- Job: Reproduce exactly the line that contains "# All Aboard" and all lines that follow it in the records below, ending with the last one.

- The data:
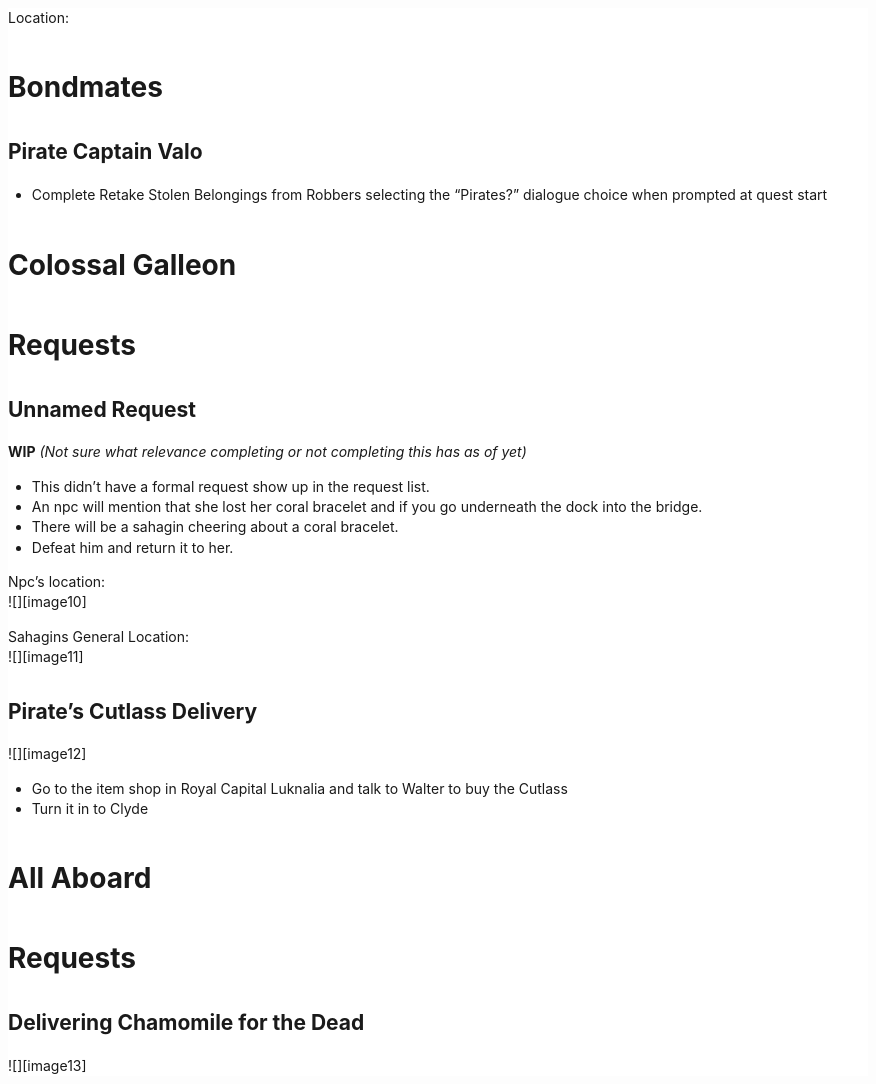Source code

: Location:

# Bondmates

## Pirate Captain Valo

- Complete Retake Stolen Belongings from Robbers selecting the “Pirates?” dialogue choice when prompted at quest start

# 

# Colossal Galleon

# Requests

## Unnamed Request

**WIP** *(Not sure what relevance completing or not completing this has as of yet)*

- This didn’t have a formal request show up in the request list.   
- An npc will mention that she lost her coral bracelet and if you go underneath the dock into the bridge.  
- There will be a sahagin cheering about a coral bracelet.   
- Defeat him and return it to her.

Npc’s location:  
![][image10]

Sahagins General Location:   
![][image11]

## Pirate’s Cutlass Delivery

![][image12]

- Go to the item shop in Royal Capital Luknalia and talk to Walter to buy the Cutlass  
- Turn it in to Clyde

# All Aboard

# Requests

## Delivering Chamomile for the Dead

![][image13]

- Solution to this exercise:
# All Aboard

# Requests

## Delivering Chamomile for the Dead

![][image13]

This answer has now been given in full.